● **EXERCISE PASSAGE**:
------------
- Genre: "Reality" Comedy
- Created by: Sameer Bhavnani;
- Directed by: Sameer Bhavnani (2016–present)
- Presented by: Luis Mercado (2016–present), Sameer Bhavnani (2016–present)
- Country of origin: United States
- Original language: English
- No. of episodes: 188

Original release
- Network: YouTube
- Release: May 31, 2015

= To Catch a Cheater =

 To Catch a Cheater is a scripted American web series published on YouTube. With over 3 million subscribers, the web series supposedly follows people suspected of committing adultery, or cheating, on their partners. Actors have repeatedly come out in interviews and videos admitting the series is completely scripted, a claim producer Sameer Bhavnani states is not true and that the show features real couples and those claiming are actors are couples who "have changed their mind and regret being on the show".
------------
● **MATERIAL PROVIDED**:
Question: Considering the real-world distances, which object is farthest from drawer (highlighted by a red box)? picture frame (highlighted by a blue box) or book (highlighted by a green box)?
------------
Carry on the article about the web series To Catch a Cheater from its last sentence. The lines are not needed for this.

● **ANSWER TO THIS PROBLEM**:
== Development and production ==
To Catch a Cheater aired on May 2, 2016, on YouTube. The show is produced and created by Sameer Bhavnani and the format and execution is custom tailored for the YouTube platform and audiences. Investigations were headed by Sameer Bhavnani and Luis Mercado. The web series featured complainants married or long-term significant others, and have included both opposite-sex and same-sex couples. Each episode begins with Mercado asking his viewers to visit his sponsors, a brief interview of the complainant, detailing how the complainant met their partner and what has led them to believe that the partner is cheating, explaining suspicious activities or behavior.

==Notable episodes ==
- A guy gets offered oral sex by a stranger as his girlfriend secretly watches the whole thing.
- A girlfriend's man actually had sex with the accomplice (banned episode).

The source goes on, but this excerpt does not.